● Task description
From the records, extract each line that contains the word "data". Treat uppercase and lowercase letters as different.

◇ ◇ ◇ ◇ ◇

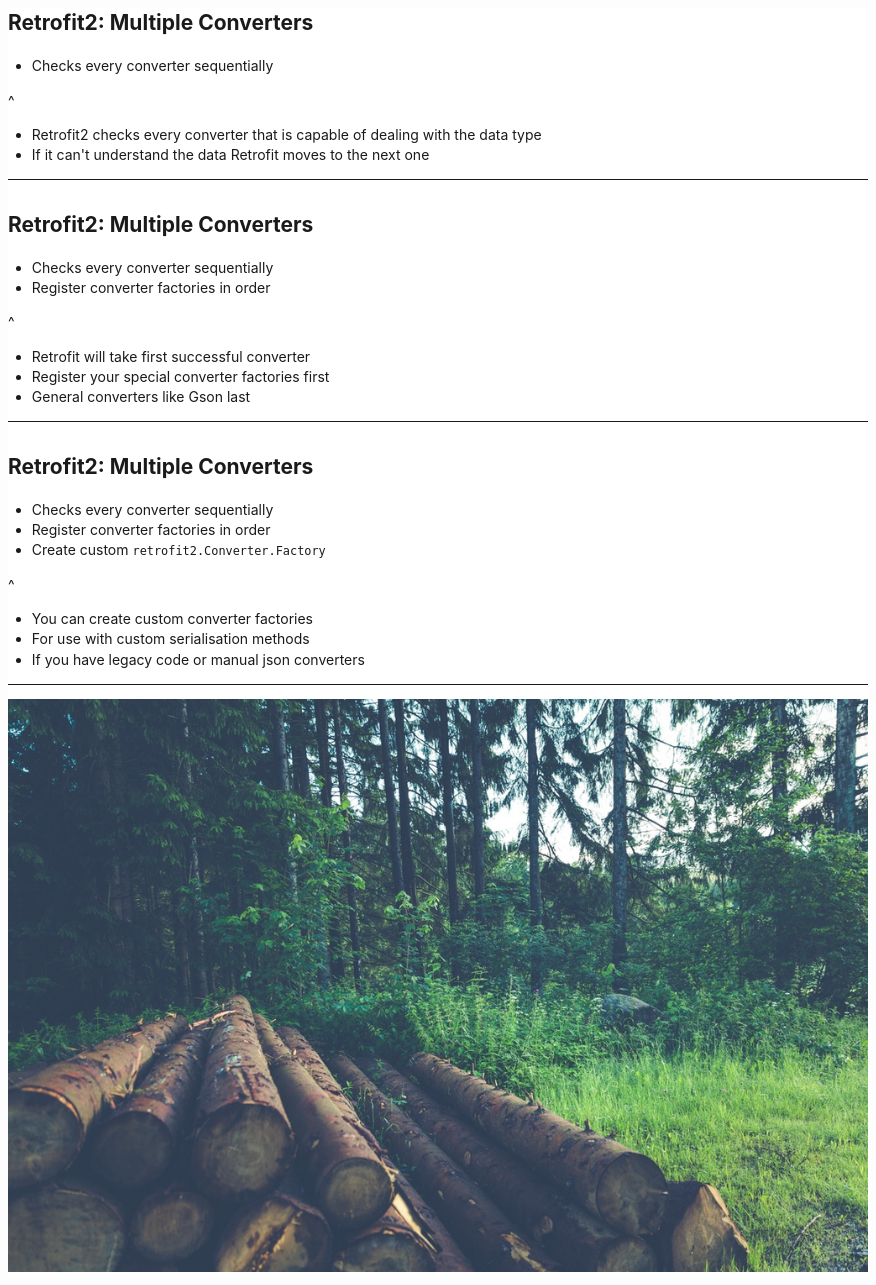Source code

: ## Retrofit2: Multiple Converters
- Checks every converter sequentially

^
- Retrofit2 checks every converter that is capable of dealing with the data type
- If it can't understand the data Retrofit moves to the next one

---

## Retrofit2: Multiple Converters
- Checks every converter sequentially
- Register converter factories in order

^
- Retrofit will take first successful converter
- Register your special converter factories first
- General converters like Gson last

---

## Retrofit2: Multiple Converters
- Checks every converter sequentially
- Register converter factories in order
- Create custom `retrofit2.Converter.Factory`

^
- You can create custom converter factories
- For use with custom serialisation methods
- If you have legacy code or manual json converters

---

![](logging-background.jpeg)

◇ ◇ ◇ ◇ ◇

● Output
- Retrofit2 checks every converter that is capable of dealing with the data type
- If it can't understand the data Retrofit moves to the next one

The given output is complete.